El segundo parque que conocimos en Valladolid fue el Parque
del Poniente. La primera mañana fuimos al de la plaza de San Juan, con
columpios y una fuente, y una caseta de melones como las de Madrid, de tablas
verdes. Eran los primeros días de septiembre de 1967. El parque del Poniente
era mucho mayor, con más árboles, más columpios, y escaleras y avenidas que
dividían como distintos ambientes… y estatuas: las de Popeye y Olivia, a
quienes veíamos en los dibujos animados, y las de Pipo y Pipa, que debían ser
más antiguas. A nosotros no nos sonaban de nada. Los toboganes eran mayores,
con curva en el descenso, y había también dos grandes caballos de madera, no he
vuelto a ver ese tipo de columpio: una especie de viga donde cabíamos sentados
ocho o nueve niños, uno detrás de otro, que era lanzada con un movimiento de
vaivén.
La que empujaba aquel en que yo me subí debía de ser la
hermana mayor de alguno de los otros jinetes. Nos agarrábamos a una especie de
manija en forma de T, y con las piernas colgando nos elevábamos y caíamos hacia
atrás entre gritos y risas y un cosquilleo de mariposas revoloteando en el
estómago. No sabía yo entonces que esa imagen de las mariposas en el estómago
se usaba para definir el enamoramiento, como tampoco si aquel hueco que se
abría dentro de mí era cosa del vértigo o de la belleza novísima (como era
nueva la ciudad y la casa), desarmante e impactante, de aquella muchacha.
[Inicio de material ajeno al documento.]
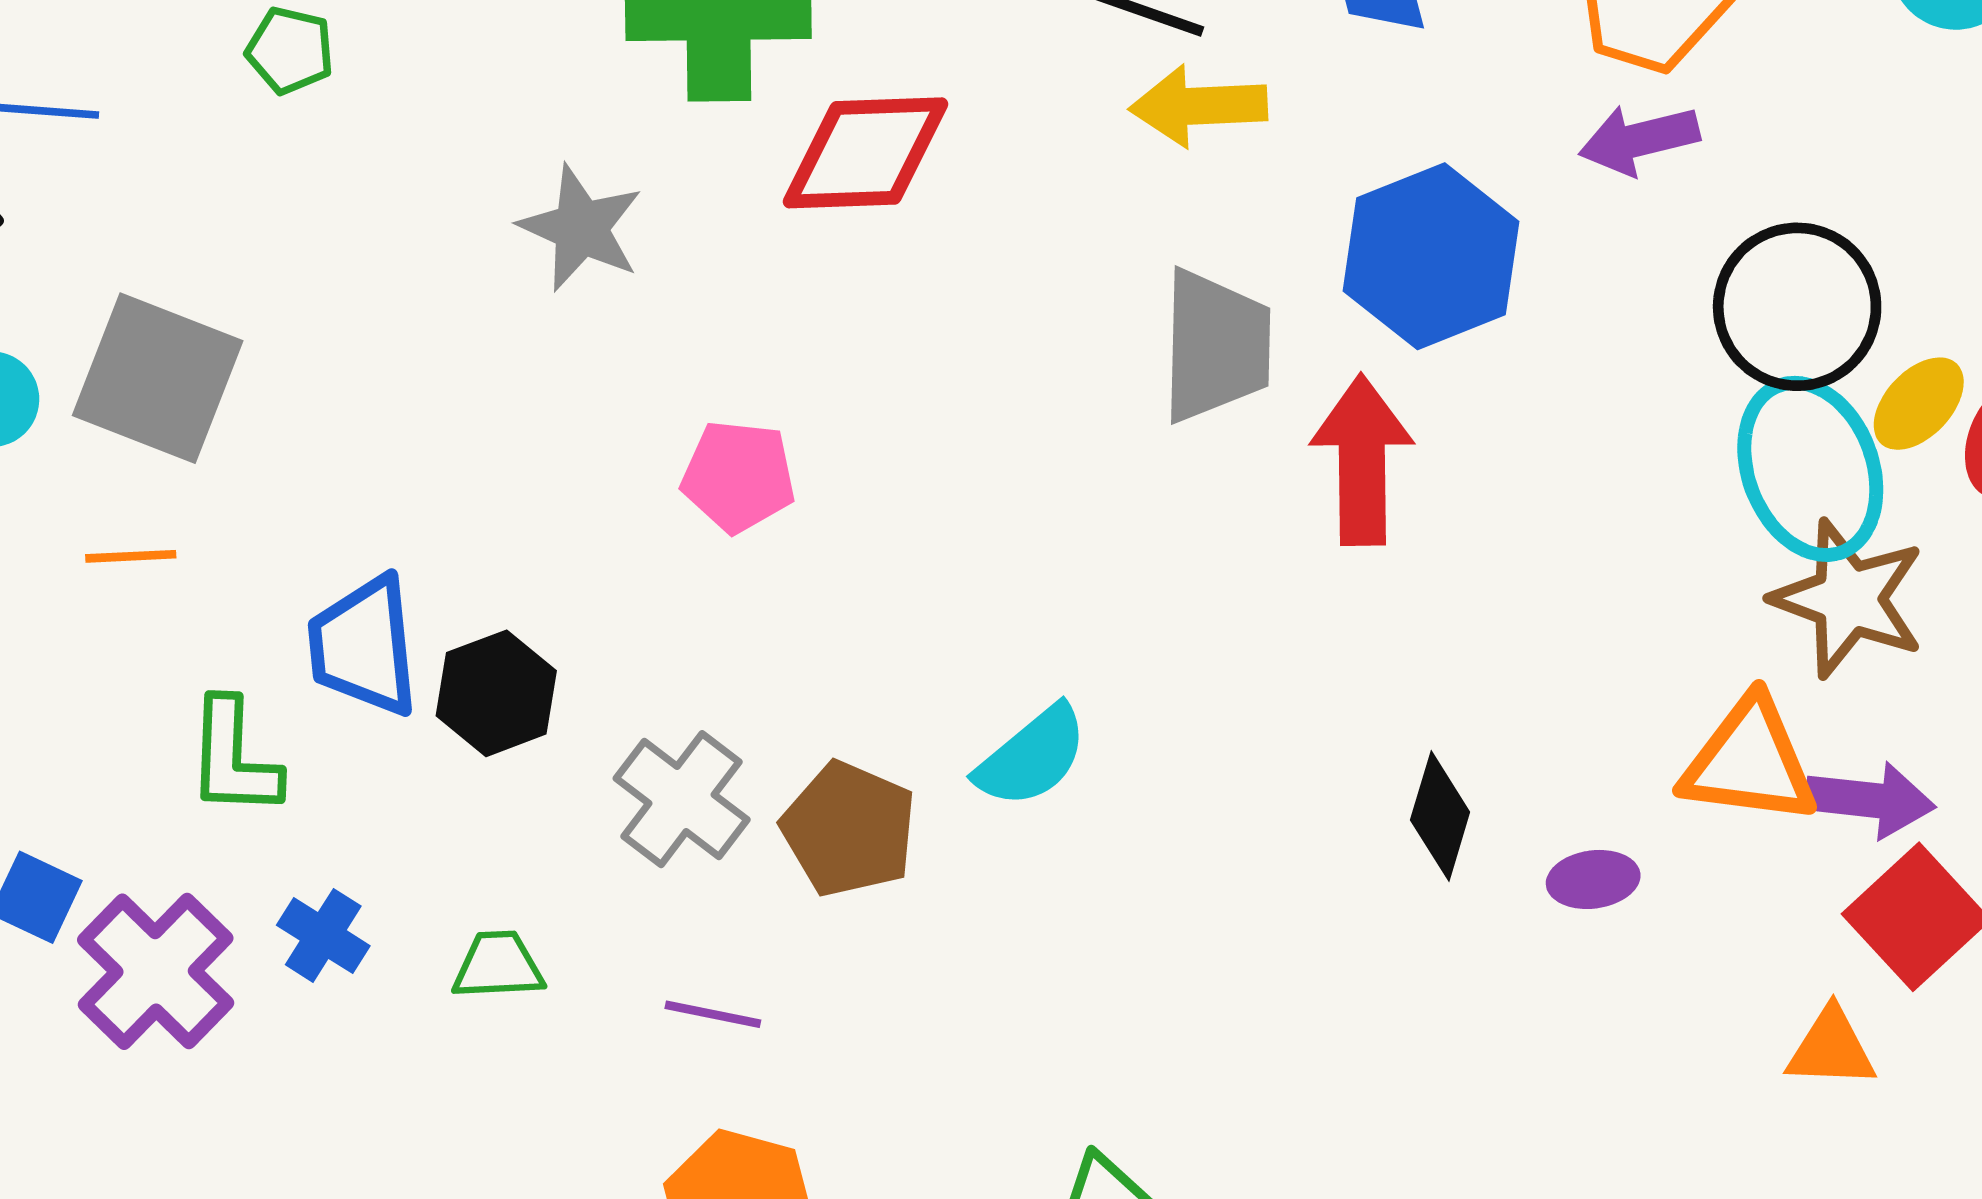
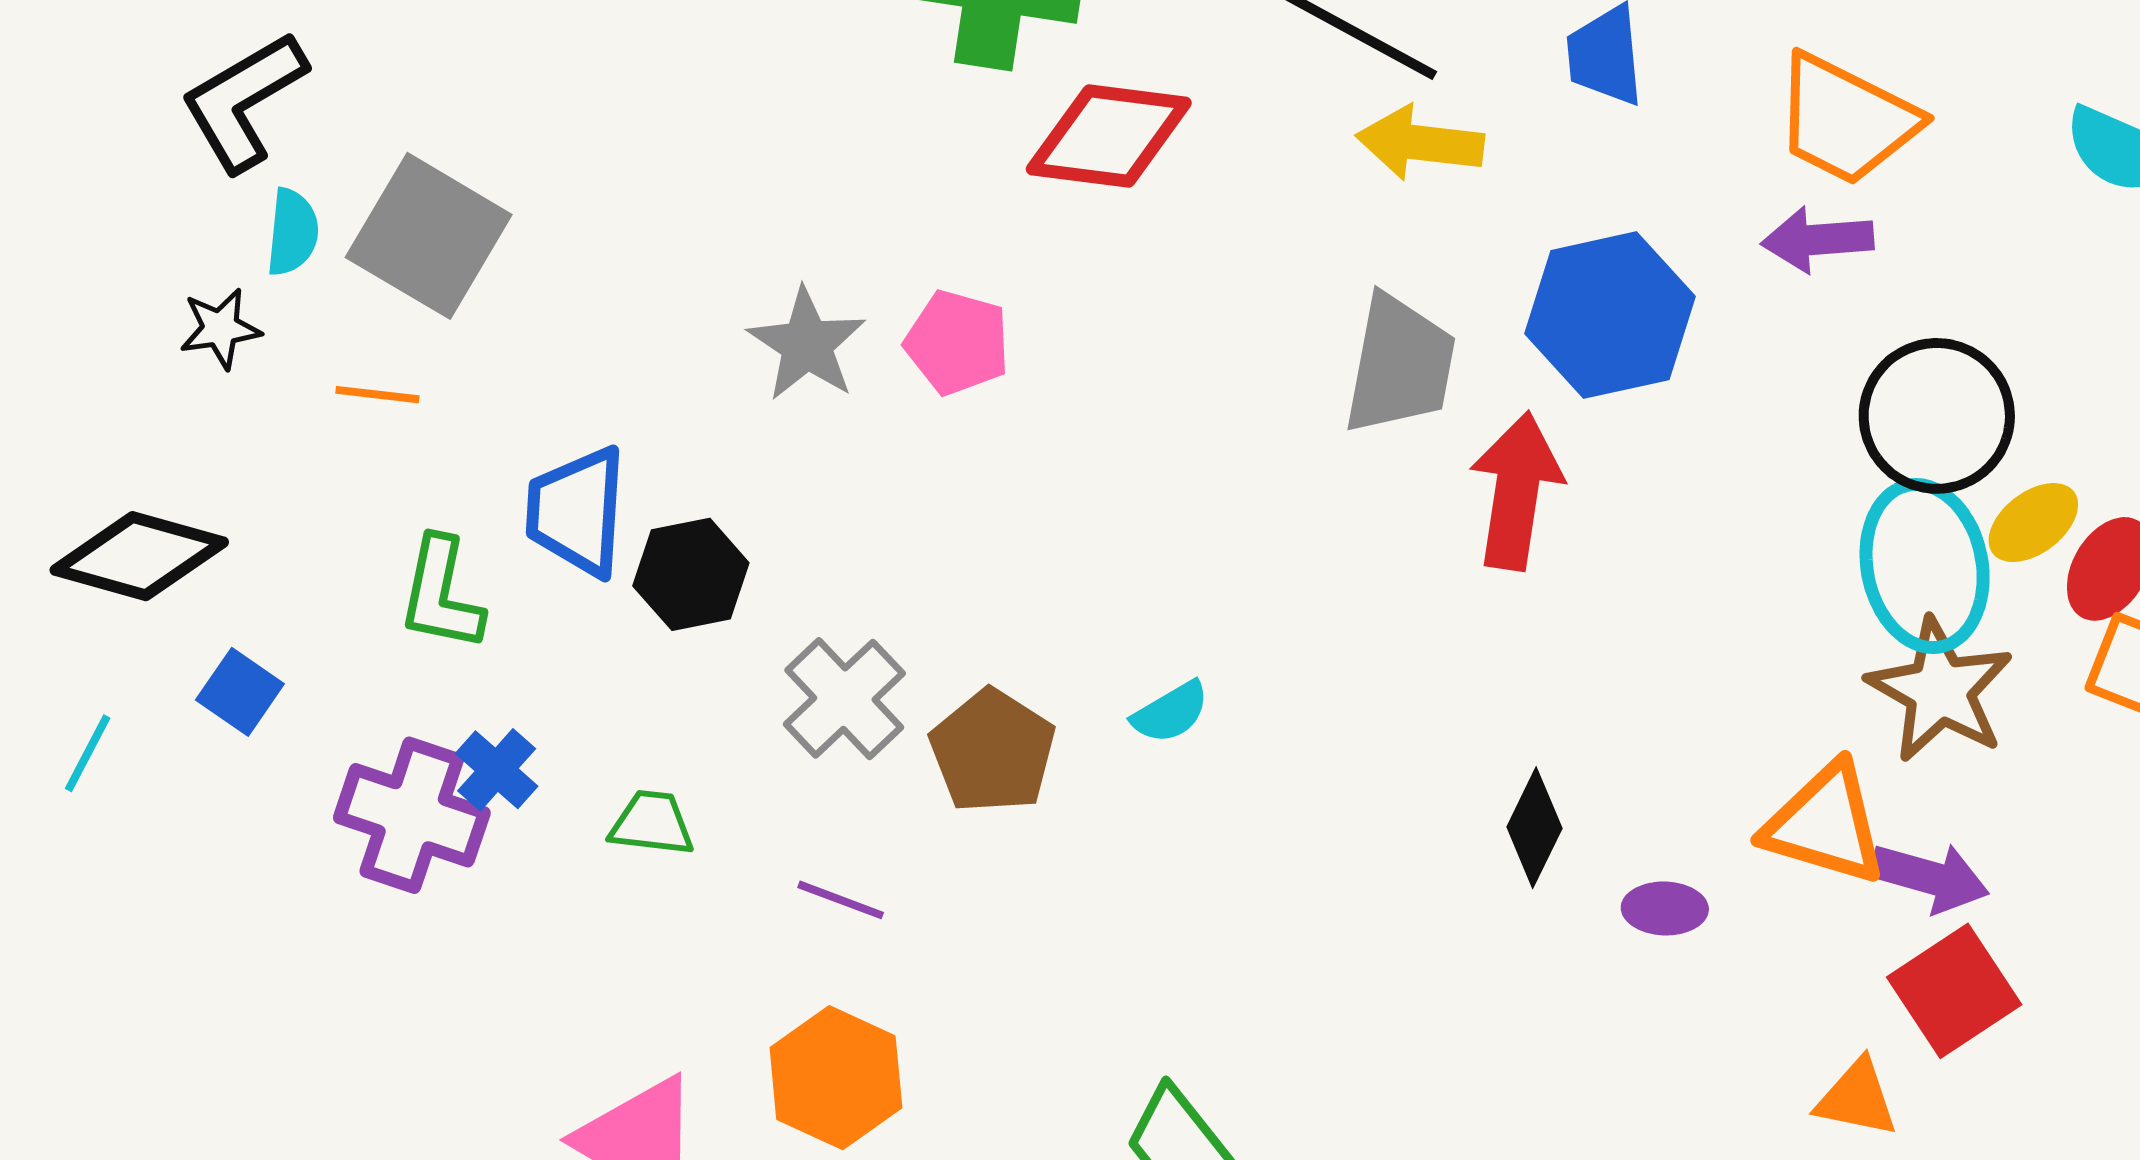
gray star: (581, 228) -> (807, 344), moved
pink pentagon: (738, 476) -> (957, 343), moved
cyan semicircle: (1032, 757) -> (1171, 712), size x0.7
purple cross: (156, 971) -> (412, 815), moved, turned -35

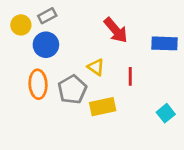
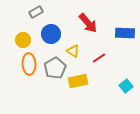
yellow circle: (21, 25) -> (23, 40), moved
blue circle: (46, 45) -> (51, 34), moved
red line: (130, 76) -> (99, 58), turned 56

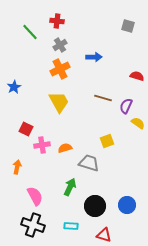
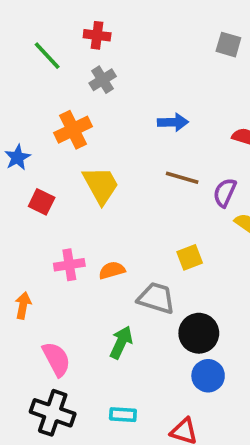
blue arrow: (94, 57) -> (173, 122), moved
orange cross: (60, 69) -> (73, 130), moved
red square: (26, 129) -> (42, 202), moved
blue circle: (127, 205) -> (208, 376), moved
black circle: (95, 206) -> (199, 333), moved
No podía apartar de ella la mirada, como no he sabido
hacerlo después, en cada una de las ocasiones que me ha sido dado ver lo
sobrenatural. Con esa seriedad reconcentrada, espantada y atenta, infinitamente
atenta, que es mi manera de saludar a los ángeles, de decir hágase. Y
ella no me acarició entonces con sus alas, sino que me fulminó en pleno ascenso
al cielo mínimo y municipal de un parque en el atardecer con su voz
maravillosa, con la espada de fuego de su voz, echándome del Paraíso:
―Qué me miras, ¿acaso tengo monos en la cara?